### Task instructions
Please copy the stretch from the line containing "order: Odonata" through the end of the items below, reproducing each line without any change.
------------------------
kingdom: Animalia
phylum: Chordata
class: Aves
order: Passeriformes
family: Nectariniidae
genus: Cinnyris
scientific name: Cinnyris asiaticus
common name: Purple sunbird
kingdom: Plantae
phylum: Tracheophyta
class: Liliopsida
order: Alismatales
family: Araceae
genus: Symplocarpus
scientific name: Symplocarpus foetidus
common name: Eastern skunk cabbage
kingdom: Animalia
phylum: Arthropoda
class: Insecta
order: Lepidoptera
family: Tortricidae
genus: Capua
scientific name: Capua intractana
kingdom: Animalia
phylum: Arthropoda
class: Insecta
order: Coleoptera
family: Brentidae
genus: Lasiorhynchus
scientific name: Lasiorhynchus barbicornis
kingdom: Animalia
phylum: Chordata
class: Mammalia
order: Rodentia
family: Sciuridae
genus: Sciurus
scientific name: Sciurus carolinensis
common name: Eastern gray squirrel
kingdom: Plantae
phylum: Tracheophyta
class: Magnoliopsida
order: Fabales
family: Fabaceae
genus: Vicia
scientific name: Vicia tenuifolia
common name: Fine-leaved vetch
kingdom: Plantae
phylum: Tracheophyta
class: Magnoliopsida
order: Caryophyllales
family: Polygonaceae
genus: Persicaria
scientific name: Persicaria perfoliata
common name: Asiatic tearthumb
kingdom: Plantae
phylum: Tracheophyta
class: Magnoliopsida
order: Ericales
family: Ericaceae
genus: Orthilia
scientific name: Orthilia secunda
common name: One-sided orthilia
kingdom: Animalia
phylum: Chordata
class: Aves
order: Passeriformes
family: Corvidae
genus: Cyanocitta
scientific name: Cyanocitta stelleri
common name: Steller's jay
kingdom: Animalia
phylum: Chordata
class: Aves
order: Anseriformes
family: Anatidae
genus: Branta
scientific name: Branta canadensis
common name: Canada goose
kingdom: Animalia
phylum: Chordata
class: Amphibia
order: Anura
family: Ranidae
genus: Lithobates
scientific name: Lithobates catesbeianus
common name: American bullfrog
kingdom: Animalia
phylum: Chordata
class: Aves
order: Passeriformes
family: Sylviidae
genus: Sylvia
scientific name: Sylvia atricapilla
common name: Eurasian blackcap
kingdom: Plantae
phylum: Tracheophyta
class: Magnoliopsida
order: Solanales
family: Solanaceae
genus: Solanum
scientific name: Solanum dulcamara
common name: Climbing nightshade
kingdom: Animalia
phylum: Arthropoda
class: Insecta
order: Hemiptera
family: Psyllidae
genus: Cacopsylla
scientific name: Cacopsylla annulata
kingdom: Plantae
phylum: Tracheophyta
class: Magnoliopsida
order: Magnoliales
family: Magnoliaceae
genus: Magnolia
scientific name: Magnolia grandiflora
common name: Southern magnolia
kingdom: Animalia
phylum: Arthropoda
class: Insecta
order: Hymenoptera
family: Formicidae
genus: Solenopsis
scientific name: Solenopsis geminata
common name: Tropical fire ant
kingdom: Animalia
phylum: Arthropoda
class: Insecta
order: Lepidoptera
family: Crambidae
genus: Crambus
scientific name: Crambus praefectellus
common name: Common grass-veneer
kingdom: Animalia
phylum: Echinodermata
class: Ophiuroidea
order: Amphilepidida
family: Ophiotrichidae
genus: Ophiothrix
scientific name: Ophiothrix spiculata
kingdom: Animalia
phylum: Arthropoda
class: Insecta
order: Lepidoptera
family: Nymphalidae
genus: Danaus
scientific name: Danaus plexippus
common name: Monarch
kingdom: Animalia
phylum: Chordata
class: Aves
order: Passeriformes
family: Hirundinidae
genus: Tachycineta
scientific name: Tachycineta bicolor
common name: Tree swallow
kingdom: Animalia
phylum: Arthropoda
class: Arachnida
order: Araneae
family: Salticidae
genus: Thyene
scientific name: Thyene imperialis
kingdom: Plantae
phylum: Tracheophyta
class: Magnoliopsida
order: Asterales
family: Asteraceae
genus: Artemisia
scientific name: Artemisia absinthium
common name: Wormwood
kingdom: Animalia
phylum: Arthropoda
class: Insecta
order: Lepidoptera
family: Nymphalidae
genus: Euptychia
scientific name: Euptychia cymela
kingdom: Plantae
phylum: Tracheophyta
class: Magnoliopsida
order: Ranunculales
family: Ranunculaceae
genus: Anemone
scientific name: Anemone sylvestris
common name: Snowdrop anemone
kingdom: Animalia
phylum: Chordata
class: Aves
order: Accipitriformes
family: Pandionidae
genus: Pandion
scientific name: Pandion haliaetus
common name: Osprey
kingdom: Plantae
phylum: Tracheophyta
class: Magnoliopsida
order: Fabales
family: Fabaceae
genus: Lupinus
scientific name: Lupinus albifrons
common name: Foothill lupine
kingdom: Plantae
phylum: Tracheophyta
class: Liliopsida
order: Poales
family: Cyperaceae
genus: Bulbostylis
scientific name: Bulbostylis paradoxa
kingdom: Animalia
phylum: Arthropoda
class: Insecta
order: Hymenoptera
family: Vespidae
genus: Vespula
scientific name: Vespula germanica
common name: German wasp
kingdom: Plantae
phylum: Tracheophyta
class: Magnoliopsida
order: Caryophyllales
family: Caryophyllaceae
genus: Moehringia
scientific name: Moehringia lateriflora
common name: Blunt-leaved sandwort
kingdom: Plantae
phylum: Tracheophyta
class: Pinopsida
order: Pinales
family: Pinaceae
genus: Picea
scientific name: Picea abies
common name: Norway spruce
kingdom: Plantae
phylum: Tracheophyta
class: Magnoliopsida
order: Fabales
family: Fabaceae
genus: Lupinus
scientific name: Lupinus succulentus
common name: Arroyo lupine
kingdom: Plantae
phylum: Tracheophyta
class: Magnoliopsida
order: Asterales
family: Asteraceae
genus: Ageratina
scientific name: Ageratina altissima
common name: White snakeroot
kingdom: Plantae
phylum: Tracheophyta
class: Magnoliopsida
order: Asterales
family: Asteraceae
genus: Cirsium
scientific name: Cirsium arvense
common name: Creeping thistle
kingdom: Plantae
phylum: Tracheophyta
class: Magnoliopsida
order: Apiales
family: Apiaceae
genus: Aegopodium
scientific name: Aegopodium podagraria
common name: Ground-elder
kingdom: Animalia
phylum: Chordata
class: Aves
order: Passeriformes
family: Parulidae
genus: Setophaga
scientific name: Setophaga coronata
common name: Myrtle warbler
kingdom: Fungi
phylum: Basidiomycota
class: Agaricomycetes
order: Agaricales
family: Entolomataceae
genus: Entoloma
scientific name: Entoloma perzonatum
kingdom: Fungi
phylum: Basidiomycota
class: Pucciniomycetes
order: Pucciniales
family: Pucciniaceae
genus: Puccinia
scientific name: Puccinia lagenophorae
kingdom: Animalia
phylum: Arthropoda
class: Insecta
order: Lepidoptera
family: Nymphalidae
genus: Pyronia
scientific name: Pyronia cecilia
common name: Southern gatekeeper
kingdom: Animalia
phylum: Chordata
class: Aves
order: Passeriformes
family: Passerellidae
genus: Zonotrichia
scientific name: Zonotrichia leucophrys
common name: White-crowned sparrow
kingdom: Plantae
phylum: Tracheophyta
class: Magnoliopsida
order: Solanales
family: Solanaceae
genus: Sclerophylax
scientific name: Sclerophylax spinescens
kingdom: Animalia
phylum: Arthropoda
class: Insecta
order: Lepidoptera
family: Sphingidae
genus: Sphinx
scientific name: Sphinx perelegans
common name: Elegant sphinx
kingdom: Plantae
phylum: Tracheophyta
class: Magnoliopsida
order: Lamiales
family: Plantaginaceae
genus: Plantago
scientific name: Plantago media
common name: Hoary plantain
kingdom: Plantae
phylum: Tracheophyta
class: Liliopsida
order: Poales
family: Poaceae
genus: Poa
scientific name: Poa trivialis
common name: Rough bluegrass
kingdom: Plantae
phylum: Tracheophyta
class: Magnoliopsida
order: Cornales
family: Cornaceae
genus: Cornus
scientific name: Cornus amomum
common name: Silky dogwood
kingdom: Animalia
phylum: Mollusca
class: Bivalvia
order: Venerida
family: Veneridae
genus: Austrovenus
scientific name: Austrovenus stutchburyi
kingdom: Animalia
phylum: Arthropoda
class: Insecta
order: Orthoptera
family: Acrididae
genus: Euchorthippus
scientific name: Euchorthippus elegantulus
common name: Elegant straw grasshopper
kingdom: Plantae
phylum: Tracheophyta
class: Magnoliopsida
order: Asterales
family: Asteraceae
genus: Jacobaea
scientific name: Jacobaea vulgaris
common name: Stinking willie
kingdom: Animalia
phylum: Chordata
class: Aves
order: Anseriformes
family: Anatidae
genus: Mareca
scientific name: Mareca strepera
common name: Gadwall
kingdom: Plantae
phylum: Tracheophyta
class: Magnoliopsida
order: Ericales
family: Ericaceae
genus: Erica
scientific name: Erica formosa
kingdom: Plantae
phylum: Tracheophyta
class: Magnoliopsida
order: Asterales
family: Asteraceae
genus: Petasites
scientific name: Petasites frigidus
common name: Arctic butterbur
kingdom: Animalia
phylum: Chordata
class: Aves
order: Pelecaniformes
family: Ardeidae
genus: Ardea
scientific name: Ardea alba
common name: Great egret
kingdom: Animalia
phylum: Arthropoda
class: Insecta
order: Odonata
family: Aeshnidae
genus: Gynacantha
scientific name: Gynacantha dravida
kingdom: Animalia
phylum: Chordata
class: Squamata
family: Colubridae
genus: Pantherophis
------------------------
### Exercise response
order: Odonata
family: Aeshnidae
genus: Gynacantha
scientific name: Gynacantha dravida
kingdom: Animalia
phylum: Chordata
class: Squamata
family: Colubridae
genus: Pantherophis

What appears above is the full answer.